Marshal's handling of floats

parki · July 9, 2006, 6:34am

I was thinking about writing a patch to modify how Marshal handles
floats, right now it dumps them using sprintf(3) and stores the
resulting string in the Marshal stream. I’d like to see it handle
floats the same way that Array#pack does:

[400.53].pack(‘g’).length == 4
[400.53].pack(‘G’).length == 8

while

Marshal.dump(400.53).length - 3 == 22
(and is slower, to boot)

I want to make sure, though, that this would be an acceptable patch.
I can’t think why it would be OK for Array#pack to work this way and
not Marshal, but is there any particular reason why it can’t be done?
Obviously it would break backwards compatability with older Marshal
dumps, but I don’t think they’re often used for long-term storage,
are they?

– Brian P.

parki · July 9, 2006, 7:41am

On Sun, 9 Jul 2006, Brian P. wrote:

Marshal.dump(400.53).length - 3 == 22
(and is slower, to boot)

I want to make sure, though, that this would be an acceptable patch. I can’t
think why it would be OK for Array#pack to work this way and not Marshal, but
is there any particular reason why it can’t be done? Obviously it would break
backwards compatability with older Marshal dumps, but I don’t think they’re
often used for long-term storage, are they?

– Brian P.

i’ve never tried to use marshaled data across a big and little endian
machine

but this would break it. consider drb: if you had a mac and a linux
box
talking on the wire you might see

harp:~ > ruby -e’ puts
[1.44417819733316e-41].pack(“g”).reverse.unpack(“g”)[0].to_i ’
42

which could be confusing. then again maybe i’m overlooking something.

cheers.

-a

parki · July 9, 2006, 9:21am

Hi Ara,

The ‘g’ and ‘G’ flags for Array#pack/String#unpack are in network
byte order, so they’re in a platform-independent format, as far as I
know. I actually tested this by Packing a couple thousand floats on
my Mac, sending them in UDP packets and unpacking them on my AMD64
desktop, they all came across correctly.

– Brian

parki · July 10, 2006, 1:55am

Hi,

In message “Re: Marshal’s handling of floats”
on Sun, 9 Jul 2006 13:31:59 +0900, Brian P.
[email protected] writes:

|I was thinking about writing a patch to modify how Marshal handles
|floats, right now it dumps them using sprintf(3) and stores the
|resulting string in the Marshal stream. I’d like to see it handle
|floats the same way that Array#pack does:
|
|[400.53].pack(‘g’).length == 4
|[400.53].pack(‘G’).length == 8
|
|while
|
|Marshal.dump(400.53).length - 3 == 22
|(and is slower, to boot)
|
|I want to make sure, though, that this would be an acceptable patch.

There are issues:

pack(‘g’) would not work on non-IEEE floating machines.
changing marshal format in incompatible way causes a lot of
troubles, so that it should be avoided if possible.

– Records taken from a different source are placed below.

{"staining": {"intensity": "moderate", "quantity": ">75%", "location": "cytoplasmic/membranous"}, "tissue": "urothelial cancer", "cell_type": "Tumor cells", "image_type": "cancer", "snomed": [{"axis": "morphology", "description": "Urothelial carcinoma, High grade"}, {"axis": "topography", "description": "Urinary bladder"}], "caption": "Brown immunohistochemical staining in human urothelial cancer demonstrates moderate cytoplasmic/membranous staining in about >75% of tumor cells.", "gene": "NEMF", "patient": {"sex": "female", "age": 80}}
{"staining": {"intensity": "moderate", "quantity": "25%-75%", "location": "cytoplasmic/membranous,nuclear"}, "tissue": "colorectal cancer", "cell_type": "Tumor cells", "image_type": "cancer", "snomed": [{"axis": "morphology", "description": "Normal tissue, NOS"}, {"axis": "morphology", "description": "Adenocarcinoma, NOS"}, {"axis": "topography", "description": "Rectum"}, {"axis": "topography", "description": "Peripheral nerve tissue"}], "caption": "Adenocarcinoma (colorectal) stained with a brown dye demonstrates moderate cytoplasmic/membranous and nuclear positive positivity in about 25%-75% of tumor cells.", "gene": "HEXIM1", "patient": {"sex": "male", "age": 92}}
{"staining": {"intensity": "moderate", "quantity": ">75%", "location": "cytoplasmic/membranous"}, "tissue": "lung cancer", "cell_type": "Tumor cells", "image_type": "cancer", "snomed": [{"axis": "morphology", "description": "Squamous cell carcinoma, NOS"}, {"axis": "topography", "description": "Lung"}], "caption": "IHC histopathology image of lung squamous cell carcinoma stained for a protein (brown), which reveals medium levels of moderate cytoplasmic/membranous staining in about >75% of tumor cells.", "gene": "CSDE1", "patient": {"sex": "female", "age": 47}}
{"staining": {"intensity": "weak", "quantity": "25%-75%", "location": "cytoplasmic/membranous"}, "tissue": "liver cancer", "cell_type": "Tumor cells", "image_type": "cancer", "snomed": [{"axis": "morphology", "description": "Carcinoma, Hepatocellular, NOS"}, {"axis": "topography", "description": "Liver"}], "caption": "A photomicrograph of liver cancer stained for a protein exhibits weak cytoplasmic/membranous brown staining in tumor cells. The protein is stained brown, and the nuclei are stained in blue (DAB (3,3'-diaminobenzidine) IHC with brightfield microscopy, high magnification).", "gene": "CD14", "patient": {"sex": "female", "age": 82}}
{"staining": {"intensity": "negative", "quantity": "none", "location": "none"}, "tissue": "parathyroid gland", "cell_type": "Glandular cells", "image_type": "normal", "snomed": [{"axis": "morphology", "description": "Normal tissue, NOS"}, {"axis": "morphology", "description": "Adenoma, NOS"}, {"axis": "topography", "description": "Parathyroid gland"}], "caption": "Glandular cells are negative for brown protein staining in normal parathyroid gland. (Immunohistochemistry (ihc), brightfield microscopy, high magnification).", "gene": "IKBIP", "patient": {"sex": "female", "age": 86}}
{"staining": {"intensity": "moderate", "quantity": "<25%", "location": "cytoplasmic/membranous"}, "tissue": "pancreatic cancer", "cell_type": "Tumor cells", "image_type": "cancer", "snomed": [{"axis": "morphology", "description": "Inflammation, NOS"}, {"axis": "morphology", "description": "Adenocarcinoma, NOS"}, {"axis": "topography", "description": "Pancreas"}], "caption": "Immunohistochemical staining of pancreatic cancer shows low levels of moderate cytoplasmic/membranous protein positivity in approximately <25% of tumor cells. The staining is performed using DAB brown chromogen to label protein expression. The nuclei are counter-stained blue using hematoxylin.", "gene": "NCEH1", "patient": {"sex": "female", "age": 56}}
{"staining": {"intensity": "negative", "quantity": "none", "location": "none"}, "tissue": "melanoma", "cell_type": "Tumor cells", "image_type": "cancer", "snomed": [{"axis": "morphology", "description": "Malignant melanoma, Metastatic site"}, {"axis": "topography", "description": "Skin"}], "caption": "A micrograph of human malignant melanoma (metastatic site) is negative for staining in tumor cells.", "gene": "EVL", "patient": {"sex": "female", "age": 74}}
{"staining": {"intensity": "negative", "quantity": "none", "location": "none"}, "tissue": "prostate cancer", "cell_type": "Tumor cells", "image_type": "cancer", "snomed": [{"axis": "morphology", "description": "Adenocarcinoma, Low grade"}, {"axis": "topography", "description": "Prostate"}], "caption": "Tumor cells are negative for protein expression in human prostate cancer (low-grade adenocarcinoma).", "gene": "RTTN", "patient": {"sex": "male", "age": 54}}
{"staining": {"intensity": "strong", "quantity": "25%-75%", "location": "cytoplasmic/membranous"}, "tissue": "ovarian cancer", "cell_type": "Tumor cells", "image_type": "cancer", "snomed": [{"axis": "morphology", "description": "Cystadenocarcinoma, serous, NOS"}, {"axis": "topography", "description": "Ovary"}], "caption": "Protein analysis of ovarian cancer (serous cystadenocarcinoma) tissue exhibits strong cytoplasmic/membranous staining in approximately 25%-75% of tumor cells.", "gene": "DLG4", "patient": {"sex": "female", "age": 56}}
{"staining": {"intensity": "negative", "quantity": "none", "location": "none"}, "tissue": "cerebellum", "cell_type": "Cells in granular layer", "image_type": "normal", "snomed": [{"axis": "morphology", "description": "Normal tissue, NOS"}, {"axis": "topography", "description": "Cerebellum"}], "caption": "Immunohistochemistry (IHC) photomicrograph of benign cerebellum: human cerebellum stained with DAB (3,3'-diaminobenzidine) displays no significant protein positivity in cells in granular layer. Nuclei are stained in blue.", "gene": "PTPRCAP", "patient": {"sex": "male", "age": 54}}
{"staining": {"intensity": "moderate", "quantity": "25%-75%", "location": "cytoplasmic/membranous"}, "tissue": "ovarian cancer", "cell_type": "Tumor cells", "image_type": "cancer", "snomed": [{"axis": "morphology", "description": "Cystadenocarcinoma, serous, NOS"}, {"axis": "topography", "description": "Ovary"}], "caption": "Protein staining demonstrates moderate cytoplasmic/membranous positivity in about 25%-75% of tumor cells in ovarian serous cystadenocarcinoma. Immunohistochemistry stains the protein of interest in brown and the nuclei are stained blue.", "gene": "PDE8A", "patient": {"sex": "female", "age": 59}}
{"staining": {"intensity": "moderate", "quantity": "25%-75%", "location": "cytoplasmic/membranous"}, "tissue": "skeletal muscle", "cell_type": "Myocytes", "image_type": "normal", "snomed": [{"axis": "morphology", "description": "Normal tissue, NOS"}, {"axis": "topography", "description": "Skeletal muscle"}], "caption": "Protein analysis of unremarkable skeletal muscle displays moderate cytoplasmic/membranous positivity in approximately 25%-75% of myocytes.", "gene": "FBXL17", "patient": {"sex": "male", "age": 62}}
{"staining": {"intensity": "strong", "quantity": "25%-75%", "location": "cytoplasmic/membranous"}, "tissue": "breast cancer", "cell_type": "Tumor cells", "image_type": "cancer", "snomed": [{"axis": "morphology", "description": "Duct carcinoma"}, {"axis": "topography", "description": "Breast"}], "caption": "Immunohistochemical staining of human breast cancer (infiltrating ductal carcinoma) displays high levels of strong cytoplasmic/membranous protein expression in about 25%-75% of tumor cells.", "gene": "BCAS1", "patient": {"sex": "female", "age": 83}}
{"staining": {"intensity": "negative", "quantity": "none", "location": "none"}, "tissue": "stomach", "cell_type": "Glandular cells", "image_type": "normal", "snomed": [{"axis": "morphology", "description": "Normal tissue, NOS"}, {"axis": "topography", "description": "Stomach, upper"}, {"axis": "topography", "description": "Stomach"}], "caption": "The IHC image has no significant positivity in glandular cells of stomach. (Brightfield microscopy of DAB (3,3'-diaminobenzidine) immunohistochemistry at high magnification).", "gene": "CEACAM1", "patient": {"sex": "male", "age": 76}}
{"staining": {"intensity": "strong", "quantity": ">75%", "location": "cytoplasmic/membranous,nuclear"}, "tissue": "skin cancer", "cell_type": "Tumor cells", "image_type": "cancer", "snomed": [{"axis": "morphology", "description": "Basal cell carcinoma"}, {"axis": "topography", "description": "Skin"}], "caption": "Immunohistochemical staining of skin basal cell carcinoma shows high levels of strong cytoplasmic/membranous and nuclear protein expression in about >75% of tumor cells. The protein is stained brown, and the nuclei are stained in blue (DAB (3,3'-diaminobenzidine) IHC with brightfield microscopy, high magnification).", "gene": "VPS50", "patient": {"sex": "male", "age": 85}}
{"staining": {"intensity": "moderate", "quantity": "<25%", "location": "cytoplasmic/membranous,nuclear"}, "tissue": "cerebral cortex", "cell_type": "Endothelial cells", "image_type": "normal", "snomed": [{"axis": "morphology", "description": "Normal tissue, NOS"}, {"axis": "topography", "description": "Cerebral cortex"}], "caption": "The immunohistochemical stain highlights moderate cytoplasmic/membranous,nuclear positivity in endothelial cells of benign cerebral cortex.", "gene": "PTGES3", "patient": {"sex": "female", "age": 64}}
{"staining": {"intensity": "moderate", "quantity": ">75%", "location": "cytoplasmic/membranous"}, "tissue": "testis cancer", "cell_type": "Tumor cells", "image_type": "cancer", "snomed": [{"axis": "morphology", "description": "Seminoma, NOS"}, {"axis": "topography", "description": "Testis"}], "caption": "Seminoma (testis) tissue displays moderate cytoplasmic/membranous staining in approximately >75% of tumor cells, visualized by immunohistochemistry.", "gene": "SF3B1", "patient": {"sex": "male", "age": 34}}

I think we can merge it for 1.9 (if we address IEEE754 issue).

						matz.

parki · July 10, 2006, 2:14am

On Jul 9, 2006, at 5:52 PM, Yukihiro M. wrote:

|
There are issues:

pack(‘g’) would not work on non-IEEE floating machines.

changing marshal format in incompatible way causes a lot of
troubles, so that it should be avoided if possible.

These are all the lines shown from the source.